● Text to read:
========================================================================

Inventors were expected to prove how revolutionary their new gizmos were, and in
turn, publications rewarded them with breathless coverage. At times, to the
layperson, “progress seemed like an onslaught of newness for its own sake,”
writes the media scholar Ivy Roberts in a
new paper in Early Popular
Visual Culture.
Edison was a big player in this
era of discovery. Throughout the winter of 1877 and the spring of 1878, he
traveled the world demonstrating his newest invention, the phonograph. Scientific American describes
a typical show: Edison put the machine on a table and turned the crank, and the
phonograph proceeded to “talk,” introducing itself and exchanging various
pleasantries with gaping onlookers.
The news media responded swiftly
and variously. While plenty of outlets sung the praises of this new
techno-talker, others took the opportunity to poke fun. The aforementioned New York Times editorial leans
equally on scaremongering and humor, switching between over-the-top mockery and
genuine fear. “He has been addicted to electricity for many years,” the
editorial posits, tongue firmly in cheek, before more seriously alleging that
the phonograph, with its ability to record speech, “will eventually destroy all
confidence between man and man.”
Cartoonists had an especially good
time with the phonograph. On March 21, 1878, the front page of the illustrated
newspaper The Daily Graphic featured ten
separate sketches of ways phonographic technology might go wrong: greedy
thieves might trick elderly millionaires into vocally amending their wills;
sketchy neighbors might use opera recordings to lure women out of their homes;
and wives might frighten their husbands out of sleep by playing a tape that
yells “POLICE! FIRE!” over and over again.
Puck, a New York-based humor
magazine, published several illustrations suggesting alternate uses for the
technology. In one
of them, an angry wife records herself lecturing her absent husband, so that
when he finally returns from the bar, he can simply press play and let her
sleep. Another cartoon, by George Du Maurier in London’s Punch weekly, shows a demure,
well-dressed woman on a street corner, silently cranking her own voice out of a
phonograph. “How much better if, instead of hirsute Italian organ-grinders
parading our streets, we could have fair female phonographers playing… their
original voices!” the caption jokes.

========================================================================

● Data:
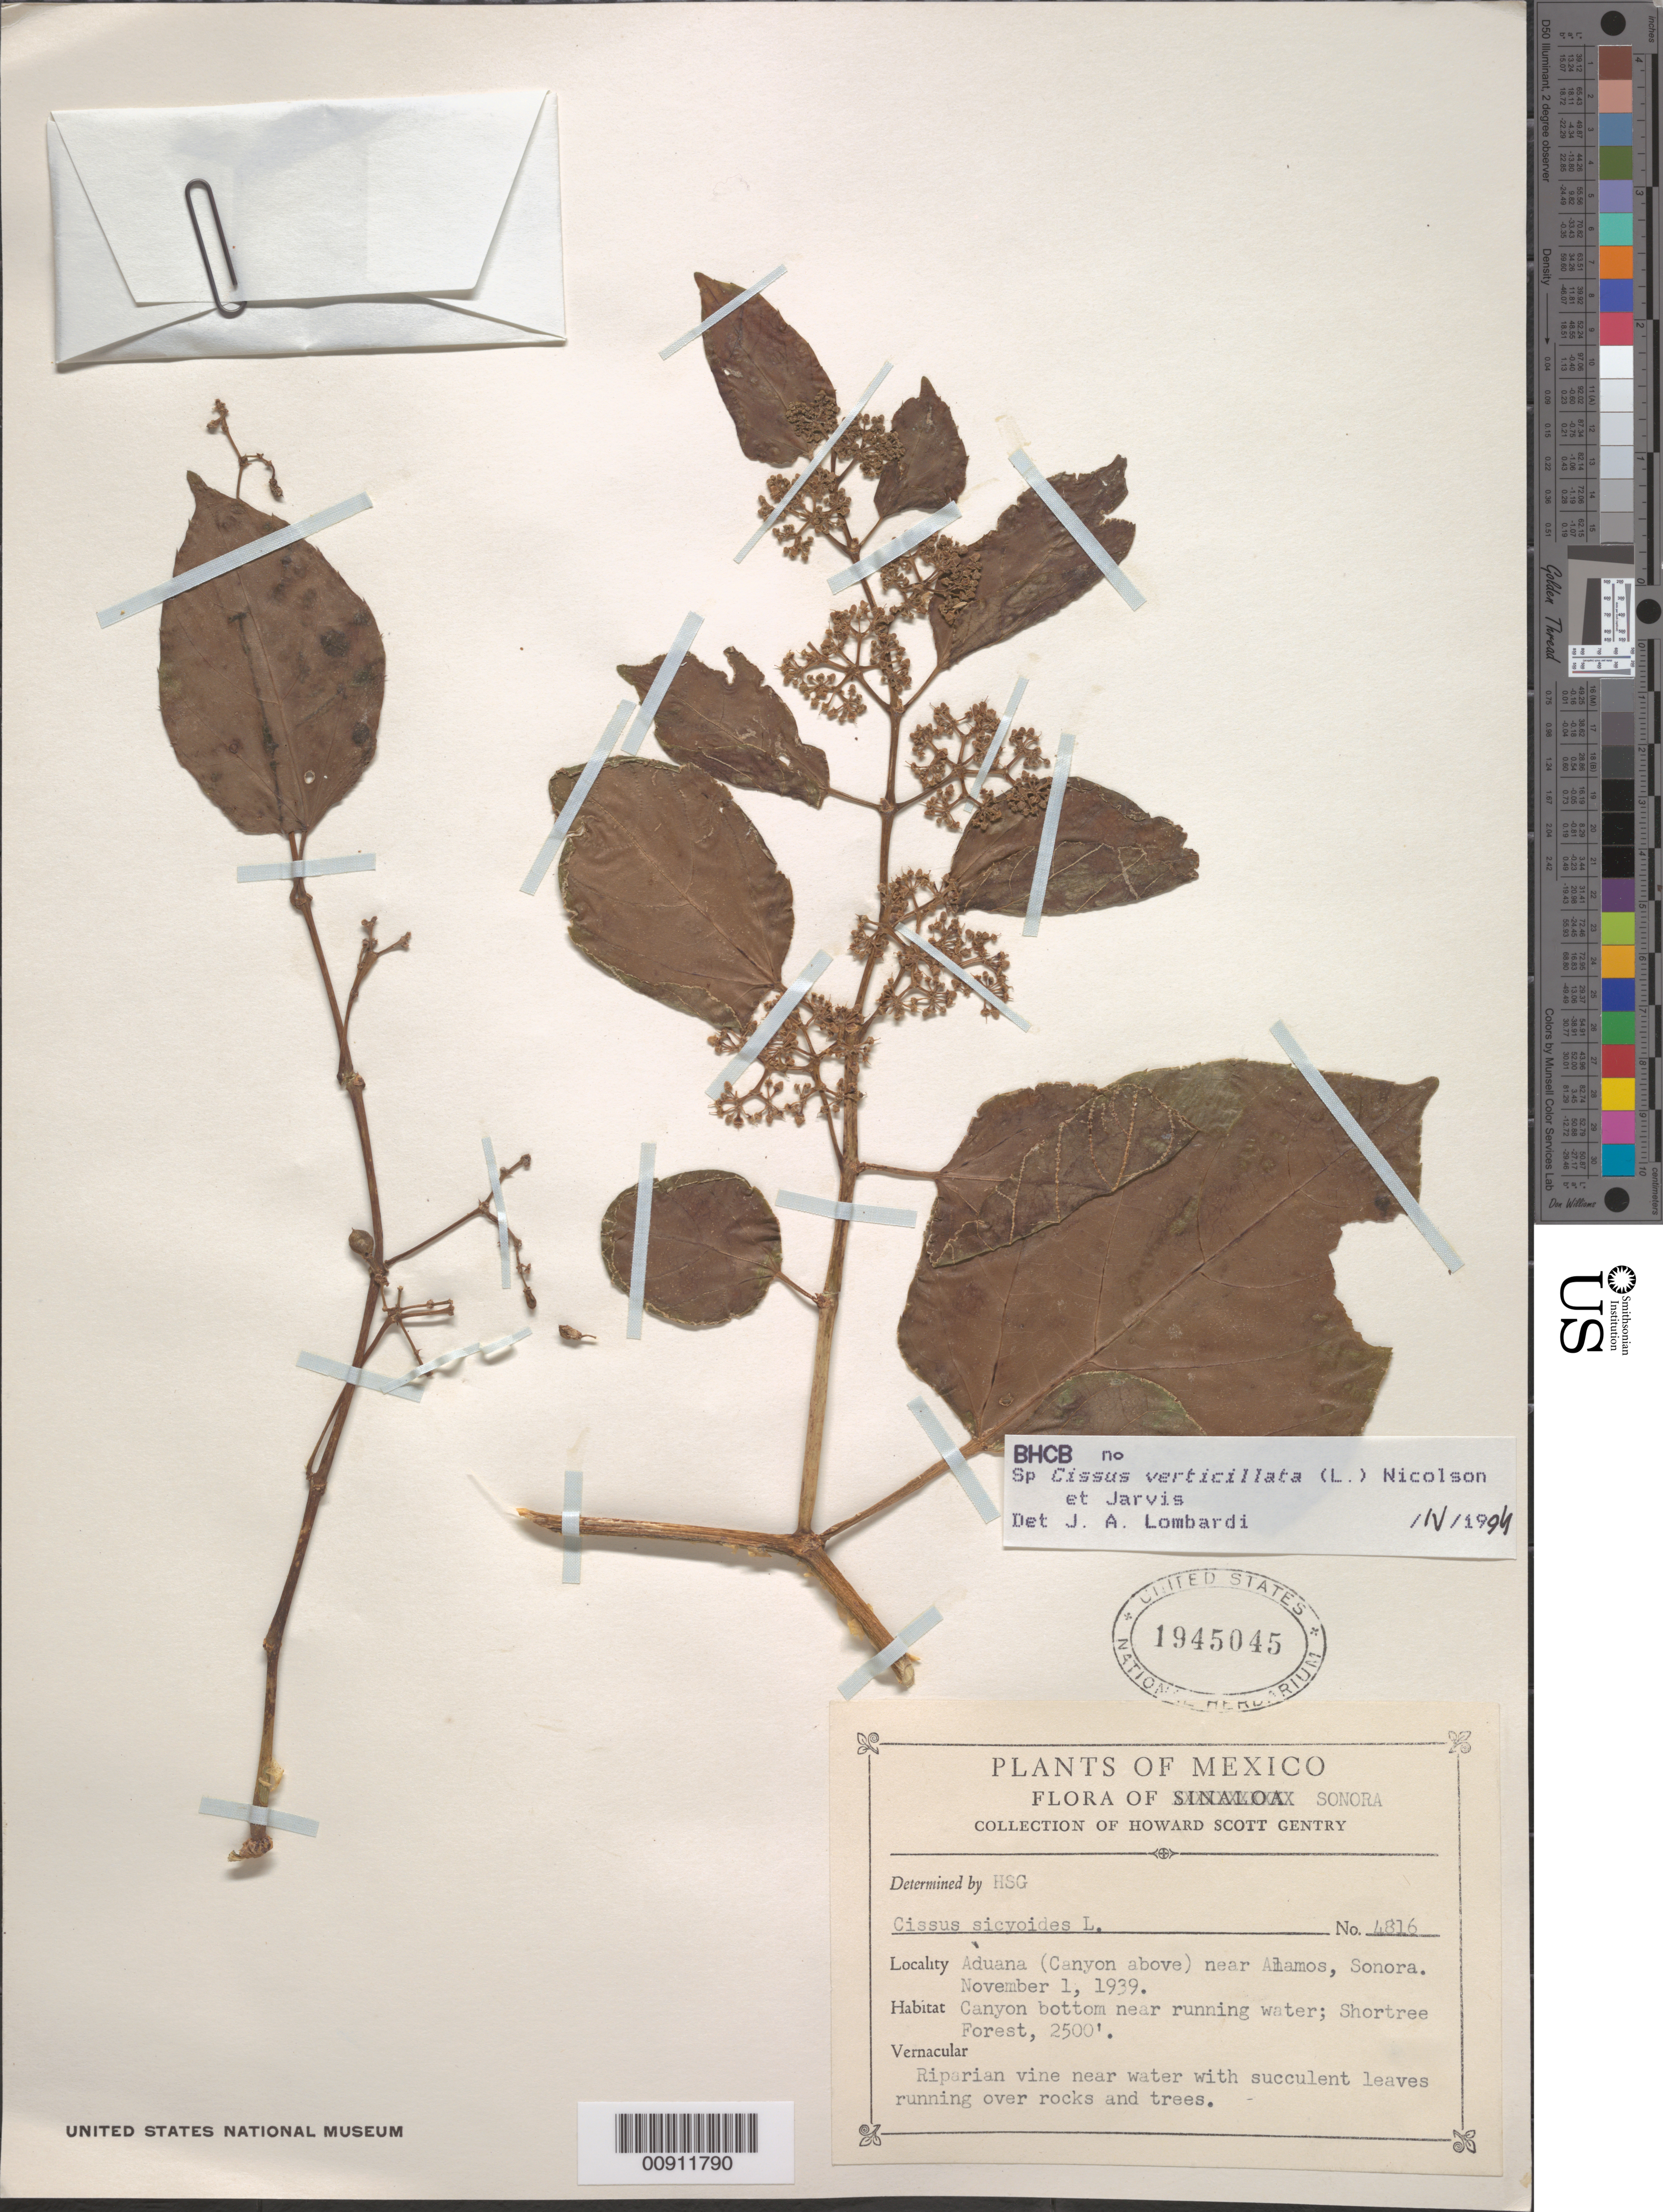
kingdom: Plantae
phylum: Tracheophyta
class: Magnoliopsida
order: Vitales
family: Vitaceae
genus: Cissus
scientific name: Cissus verticillata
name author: (L.) Nicolson & C.E. Jarvis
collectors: H. S. Gentry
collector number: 4816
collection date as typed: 01 Nov 1939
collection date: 1939-11-01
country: Mexico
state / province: Sonora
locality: Aduana (Canyon above) near Alamos, Sonora.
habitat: Canyon bottom near running water; short tree forest. Riparian vine near water w/succulent leaves running over rocks & trees.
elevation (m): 762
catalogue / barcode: US 1945045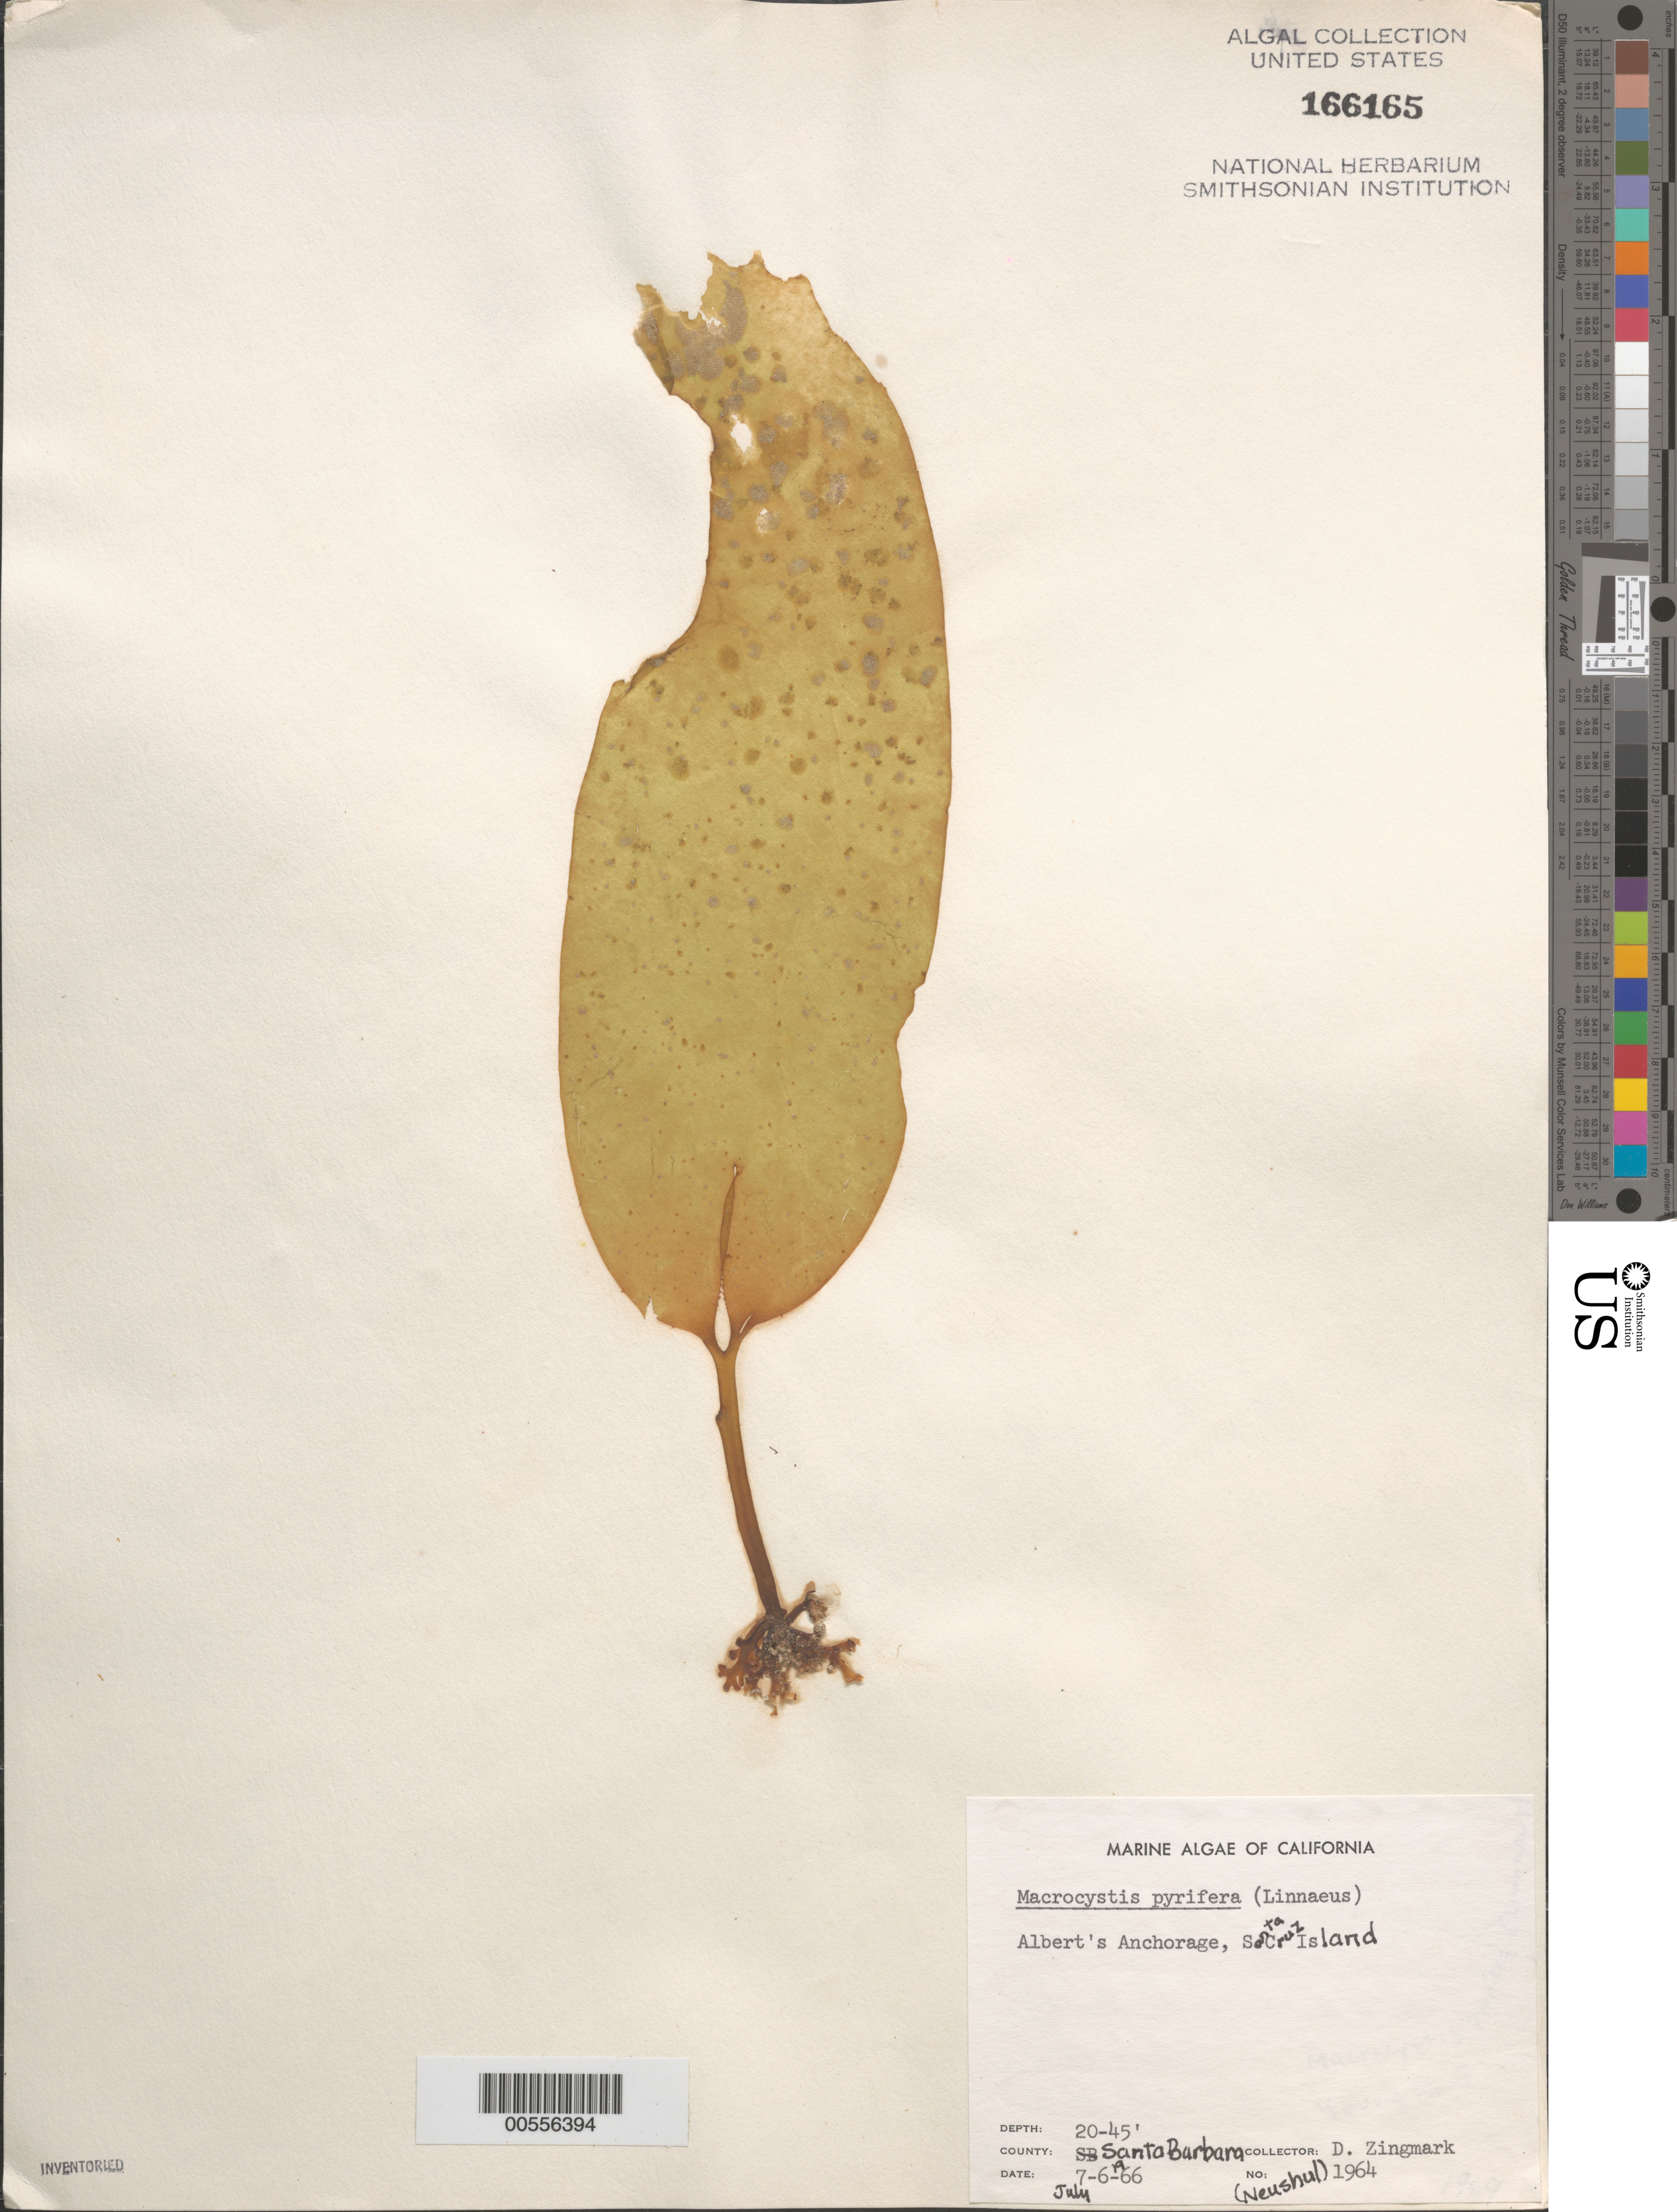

========================================================================

● Stated task 1:
Copy the phonograph passage word for word, between "Cartoonists had an" and "and over again.", inclusive.
● Stated task 2:
Please write the next part of the phonograph passage, picking up right after its final sentence.

● Expected answer 1:
Cartoonists had an especially good
time with the phonograph. On March 21, 1878, the front page of the illustrated
newspaper The Daily Graphic featured ten
separate sketches of ways phonographic technology might go wrong: greedy
thieves might trick elderly millionaires into vocally amending their wills;
sketchy neighbors might use opera recordings to lure women out of their homes;
and wives might frighten their husbands out of sleep by playing a tape that
yells “POLICE! FIRE!” over and over again.

● Expected answer 2:
Needless to say, this mockery
failed to stop Edison, who continued to put out earth-shaking inventions. By the
summer of 1878, he had introduced the megaphone, an instrument which, he
promised, would vastly expand the scope of what the average human could hear.
Although he marketed this as a wholesome device—one that could help the hearing
impaired, surveyors, and opera-goers—the press once again latched onto its more
scandalous and ridiculous possibilities. As Roberts details, publications from
Scientific American to Scribners put out illustrated
covers in which gentry are using the megaphone to spy on their faraway rural
neighbors. (It didn’t help that Edison originally called the megaphone “the
telephonoscope”—a name which, as the New York Sun quickly pointed out,
is “incongruous and absurd,” because “a voice cannot be seen.”)
Later that July, Edison traveled
west to view a rare solar eclipse, prompting a wave of send-ups from regional
papers. In the July 27, 1878, issue of the Denver Tribune, a satirical writer
known only as “Gnorts” devoted
his column to making fun of Edison. “He is going to accomplish something in
a short time more wonderful than all the rest of his grand achievements, and
which will greatly astonish all mankind,” wrote Gnorts, before detailing this
supposed venture: Edison planned to use the unique properties of the eclipse to
lasso the sun and pull it closer to Earth, melting the ice caps, enabling the
discovery of the North Pole, and ensuring that all of the world’s population
would have to pay him for heat and light.
“Should the plan above not be
satisfactory,” concludes Gnorts, “Mr. Edison will then divide the sun into many
millions of small ones and lease them out to all who desire suns, upon the same
conditions that he at present leases his telephones and phonographs.” The
inventor was also a boon to advertisers: “Not even Edison, with all his
inventive genius and extensive research, can find a fat person that Allen’s
Anti-Fat will not reduce at a rate of from two to five pounds per week,” read
one clip in the Cheyenne Daily
Leader. And as Edison made his way across the country, the Mercury and the Daily Sun, two rival Wyoming
papers, quickly took to comparing
each other to his more ridiculous inventions as a form of
ribbing.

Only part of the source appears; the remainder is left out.